É possível que uma população “remanescente” de dugongos tenha sobrevivido na costa sul do país, mas a contínua degradação de ervas marinhas e outros recursos costeiros no Mar da China Meridional torna improvável a perspectiva de uma recuperação populacional, escreveram os autores.
Um dos autores, Songhai Li, do Instituto de Ciência e Engenharia do Mar Profundo da China, encaminhou perguntas a Samuel Turvey, coautor da Zoological Society of London. Ele não respondeu a um pedido de comentário.
Harris Heng Wei Khang, ecologista marinho da Malásia que estudou dugongos, disse que o estudo foi limitado porque se baseou em grande parte em entrevistas, nas quais as fontes poderiam identificar erroneamente um mamífero marinho. “Certamente é melhor acompanhá-lo com evidências diretas disponíveis da ausência da espécie”, disse ele.
Mas a professora Marsh, co-presidente do Grupo de Especialistas Sirenianos da União Internacional para a Conservação da Natureza, disse que não viu problemas com a metodologia do estudo. “Pode haver um número muito baixo de animais lá que ninguém vê há algum tempo; isso é bem possível”, disse ela. “Mas acho que suas conclusões são bastante robustas.”
Em 2015, o grupo classificou os dugongos como vulneráveis à extinção, mas o último estudo destaca como a saúde da população varia de região para região, disse Gabriel Grimsditch, diretor de gerenciamento de programas para dugongos do Programa das Nações Unidas para o Meio Ambiente.

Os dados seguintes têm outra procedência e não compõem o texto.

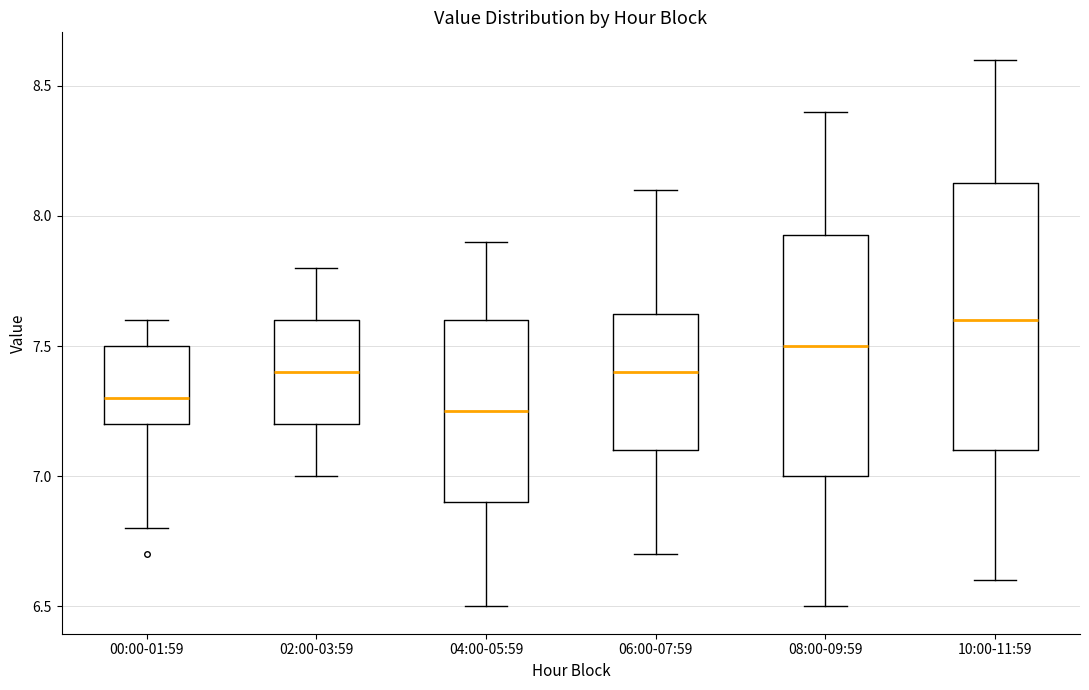

Reading left to right, read every box against the y-axis: the position of its median line, the range the box covers, and the ends of its whiskers. The values are not printed on the chart, so give them approximately, as read against the axis.

00:00-01:59: median 7.30, box 7.20 to 7.50, whiskers 6.80 to 7.60
02:00-03:59: median 7.40, box 7.20 to 7.60, whiskers 7.00 to 7.80
04:00-05:59: median 7.25, box 6.90 to 7.60, whiskers 6.50 to 7.90
06:00-07:59: median 7.40, box 7.10 to 7.65, whiskers 6.70 to 8.10
08:00-09:59: median 7.50, box 7.00 to 7.95, whiskers 6.50 to 8.40
10:00-11:59: median 7.60, box 7.10 to 8.15, whiskers 6.60 to 8.60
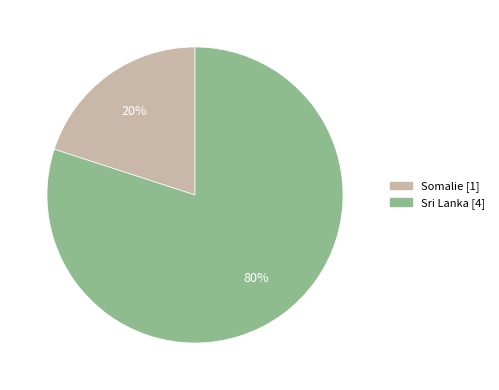

Which category has the biggest portion of the pie?

Sri Lanka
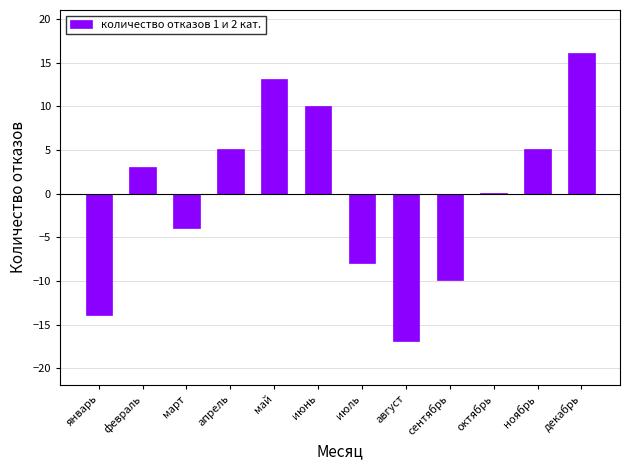

At which category does the chart reach its peak across all series?

декабрь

Populações relativamente saudáveis ainda podem ser encontradas na Austrália e no Golfo Pérsico, escreveu Grimsditch em um e-mail de Abu Dhabi. “No entanto, fora dessas duas regiões, a maioria das populações de dugongos está em declínio perigoso, e o estudo da China destaca a ameaça de extinção que eles enfrentam em toda a sua extensão”, disse ele.